“Die Spam-Rate steigt weiter”
Nach Angaben der ENISA sind 95 Prozent aller E-Mails heute bereits Spam. Trotz vielfältiger politischer und technischer Gegenmaßnahmen wird die Spam-Rate noch weiter steigen, sagt Robert Rothe, Gründer und Geschäftsführer des E-Mail-Sicherheitsspezialisten eleven.
silicon.de: In den vergangenen Jahren gab es auf politischer Ebene Bemühungen, Spam einzudämmen, in den USA etwa mit dem CAN-SPAM Act of 2003. Der scheint nicht viel gebracht zu haben?
Rothe: Der Erfolg solcher Maßnahmen ist in der Tat äußerst beschränkt. Die wenigen spektakulären Verurteilungen unter dem CAN-SPAM Act hatten keinerlei Auswirkungen auf das Spam-Wachstum. Spam ist ein globales Problem. Kaum eine Spam-Kampagne wird im gleichen Land initiiert, versandt und empfangen. In der überwältigenden Mehrheit der Fälle sind nationalen Behörden die Hände gebunden, da sich die Spam-Urheber im Ausland befinden. Nationale Gesetzgebung stößt da sehr schnell an ihre Grenzen.
Robert Rothe
Foto: eleven
silicon.de: Botnetze wie das mittlerweile abgeschaltete McColo-Netz wurden von den USA aus betrieben. Brauchen die USA ein neues Anti-Spam-Gesetz?
Rothe: Nein, denn Gesetze bringen bei der Spam-Bekämpfung sehr wenig. Vielmehr sind effektive Abwehrmaßnahmen gefordert. So sind Versuche verschiedener Forscher-Teams zu begrüßen, in Botnets einzudringen und ihre Kontrollstrukturen von innen heraus lahmzulegen.

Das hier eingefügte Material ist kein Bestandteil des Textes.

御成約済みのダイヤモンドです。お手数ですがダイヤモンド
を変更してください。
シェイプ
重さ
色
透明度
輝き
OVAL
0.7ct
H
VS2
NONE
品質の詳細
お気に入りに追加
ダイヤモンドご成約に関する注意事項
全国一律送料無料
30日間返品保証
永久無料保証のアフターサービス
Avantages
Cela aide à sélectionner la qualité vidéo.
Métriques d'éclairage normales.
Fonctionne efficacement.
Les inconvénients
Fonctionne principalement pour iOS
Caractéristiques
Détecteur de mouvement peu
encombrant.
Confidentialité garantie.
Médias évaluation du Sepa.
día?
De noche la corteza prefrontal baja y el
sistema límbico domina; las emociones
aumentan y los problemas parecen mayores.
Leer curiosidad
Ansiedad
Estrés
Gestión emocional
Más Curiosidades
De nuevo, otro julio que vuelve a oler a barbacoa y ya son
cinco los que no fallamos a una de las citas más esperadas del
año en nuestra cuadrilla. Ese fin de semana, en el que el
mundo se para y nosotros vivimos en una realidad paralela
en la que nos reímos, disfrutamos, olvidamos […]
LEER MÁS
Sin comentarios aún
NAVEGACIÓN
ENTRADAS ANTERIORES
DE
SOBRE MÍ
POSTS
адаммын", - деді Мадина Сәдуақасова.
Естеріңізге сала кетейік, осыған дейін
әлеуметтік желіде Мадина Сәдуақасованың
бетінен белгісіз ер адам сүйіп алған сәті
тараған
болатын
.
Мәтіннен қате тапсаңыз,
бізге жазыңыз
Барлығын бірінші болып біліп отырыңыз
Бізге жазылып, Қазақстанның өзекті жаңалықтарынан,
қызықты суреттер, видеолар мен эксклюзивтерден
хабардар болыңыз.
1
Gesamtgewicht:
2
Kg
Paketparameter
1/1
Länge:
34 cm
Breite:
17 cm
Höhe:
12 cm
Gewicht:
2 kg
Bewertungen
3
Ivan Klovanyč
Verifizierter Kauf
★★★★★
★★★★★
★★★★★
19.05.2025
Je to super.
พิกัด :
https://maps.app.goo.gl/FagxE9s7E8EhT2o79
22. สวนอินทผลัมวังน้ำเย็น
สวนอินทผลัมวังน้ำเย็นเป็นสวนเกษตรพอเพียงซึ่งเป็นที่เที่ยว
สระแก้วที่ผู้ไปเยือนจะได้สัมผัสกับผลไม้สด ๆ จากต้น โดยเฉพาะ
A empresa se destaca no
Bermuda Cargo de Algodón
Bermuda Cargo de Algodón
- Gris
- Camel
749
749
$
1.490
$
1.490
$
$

Vor allem aber muss der Schutz vor Infektion mit Trojanern verstärkt werden, wobei insbesondere die Internet Service Provider und E-Mail-Service-Provider gefragt sind. Effektiverer Virenschutz, gekoppelt mit der Prüfung des ausgehenden E-Mail-Verkehrs, gehören zu den Grundanforderungen wirksamer Schutzmaßnahmen.
silicon.de: International wird das Thema Spam im 2006 gegründeten Internet Governance Forum diskutiert, von dem jedoch wenig zu hören ist.
Rothe: Einrichtungen wie das Internet Governance Forum können sicher einen Beitrag leisten, Rahmenbedingungen und gesetzliche Regelungen in den verschiedenen Ländern stärker zu harmonisieren. Die größte Bedeutung liegt jedoch darin, das Thema stärker in das Bewusstsein von Regierungen, Internet Service Providern, Unternehmen, vor allem aber der breiten Öffentlichkeit zu bringen. Eine direkte Rolle bei der Spam-Bekämpfung können sie dagegen kaum spielen.